Quilting Friends return to help support the Ursuline Sisters

It started for Beverly Howell in the 1970s when her aunt gave her a hexagon-shaped template made from a cereal box.

Howell used the template to cut fabric pieces, then her aunt taught her to sew them together. Before she knew it, another quilter was born.

“It gets in your blood, you keep going,” she said.

On March 11, 2024, Howell was back at Maple Mount for the third as part of the Quilting Friends, a group of women who either bring quilt tops they are working on, or use the ample amount of donated fabric on hand to make new tops. The quilt tops will either be hand quilted for the Mount Quilt Club, or machine quilted to use for Quilt Bingo on Sept. 8, both of which serve to support the mission of the Ursuline Sisters.

“I think it’s a wonderful program to be involved with,” Howell said, who lives outside Memphis in Covington, Tenn. She traveled with her friend Jean Person, who has been coming for 20 years. They are in the same quilt guild at home.

“I came for Runaway Quilters, then was invited to come back to sew,” Person said. “It’s great fun and such a worthy cause. It’s relaxing and satisfies a lot of personal needs. I feel useful and helpful.”

On March 11, Person was working on adding blocks with horses on them to a western-themed quilt top. She began coming to the Mount to quilt shortly after she learned the craft 23 years ago.

“I had a couple of my mother’s quilt tops.
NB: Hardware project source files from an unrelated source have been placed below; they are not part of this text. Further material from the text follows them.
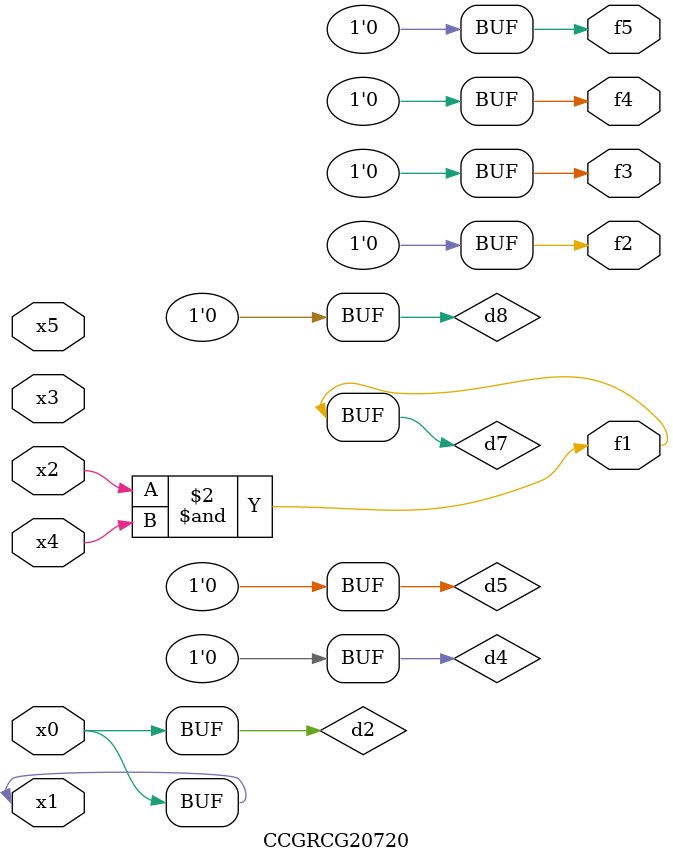
<source format=v>
module CCGRCG20720(
	input x0, x1, x2, x3, x4, x5,
	output f1, f2, f3, f4, f5
);

	wire d1, d2, d3, d4, d5, d6, d7, d8, d9;

	nand (d1, x1);
	buf (d2, x0, x1);
	nand (d3, x2, x4);
	and (d4, d1, d2);
	and (d5, d1, d2);
	nand (d6, d1, d3);
	not (d7, d3);
	xor (d8, d5);
	nor (d9, d5, d6);
	assign f1 = d7;
	assign f2 = d8;
	assign f3 = d8;
	assign f4 = d8;
	assign f5 = d8;
endmodule

</source>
I looked for help locally on how to quilt them,” Person said. “Then I decided to piece something. It’s totally addictive. Once you get started, you can’t stop.”

She and her traveling companions look forward to their yearly trip with the other Quilting Friends.
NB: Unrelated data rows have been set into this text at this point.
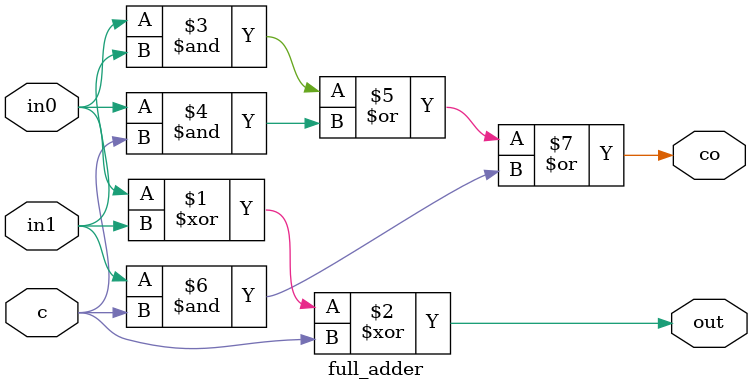
<source format=v>
module full_adder(	// file.cleaned.mlir:2:3
  input  in0,	// file.cleaned.mlir:2:28
         in1,	// file.cleaned.mlir:2:42
         c,	// file.cleaned.mlir:2:56
  output out,	// file.cleaned.mlir:2:69
         co	// file.cleaned.mlir:2:83
);

  assign out = in0 ^ in1 ^ c;	// file.cleaned.mlir:3:10, :8:5
  assign co = in0 & in1 | in0 & c | in1 & c;	// file.cleaned.mlir:4:10, :5:10, :6:10, :7:10, :8:5
endmodule


</source>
“We’ve made friends who we see once a year,” Person said.

The Quilting Friends was the brainchild of Sister Amelia Stenger in 2002. She received many donations of fabric from people, and also knew many women who loved to quilt. The annual tradition ceased four years ago with Covid, with 2023 the first time many of the volunteers had returned to the Mount. This year the participants are gathering from March 10-13.
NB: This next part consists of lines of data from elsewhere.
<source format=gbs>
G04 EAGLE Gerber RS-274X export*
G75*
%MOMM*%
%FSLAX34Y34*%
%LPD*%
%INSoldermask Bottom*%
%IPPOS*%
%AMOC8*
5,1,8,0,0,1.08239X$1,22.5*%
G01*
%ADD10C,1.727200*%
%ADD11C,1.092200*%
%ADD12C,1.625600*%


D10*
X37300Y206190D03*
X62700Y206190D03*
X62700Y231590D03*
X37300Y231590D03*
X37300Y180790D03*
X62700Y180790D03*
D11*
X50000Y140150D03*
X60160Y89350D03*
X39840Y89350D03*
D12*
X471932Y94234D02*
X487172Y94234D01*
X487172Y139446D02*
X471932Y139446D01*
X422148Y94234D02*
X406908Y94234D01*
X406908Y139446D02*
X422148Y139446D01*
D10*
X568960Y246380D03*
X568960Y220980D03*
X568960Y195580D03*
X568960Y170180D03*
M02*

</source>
Sister Amelia coordinated the event again this year, filling Maple Hall with donated fabric for the quilters to choose their own patterns. Sisters Sally and Elizabeth Fitzgerald came from Bowling Green, Ky., bringing their friend June Cole for the first time.

“Elizabeth is the queen of the little pieces,” Sister Amelia said. “She takes all of our scraps and pieces them together.”

“You never know how it will come out until you sew it,” Elizabeth Fitzgerald said.

“Sally can take anything and make something out of it,” Sister Amelia said.

Cole was helping Ursuline Associate Mary Teder complete a quilt by hand that will later be raffled off in the Mount Quilt Club drawing.

“I’ve been quilting for 20 years,” Cole said. “I retired and I was looking for something meaningful to do.”

Linda Jones, from Columbus, Ga., and has been coming to the Mount since the second or third year that the Runaway Quilters began. “One of our group came and asked me if I wanted to go. It’s a good family here,” Jones said.

This year she came by herself, but brought many fabric pieces that belonged to her friend Celeste Cantrell, who died in 2021. In true Quilting Friends fashion, she thought some of the other quilters could use the fabric.

“I filled my car and I stopped by her home,” Jones said. “Her husband said, ‘Whatever you can get in the car, take it.’”

Comments

  1. Cecelia J. Olinger

    We’re so grateful for all these wonderful friends who help us make quilts – for the quilt of the Month club, for the quilt Bingo, and for the quilt sale. God bless them!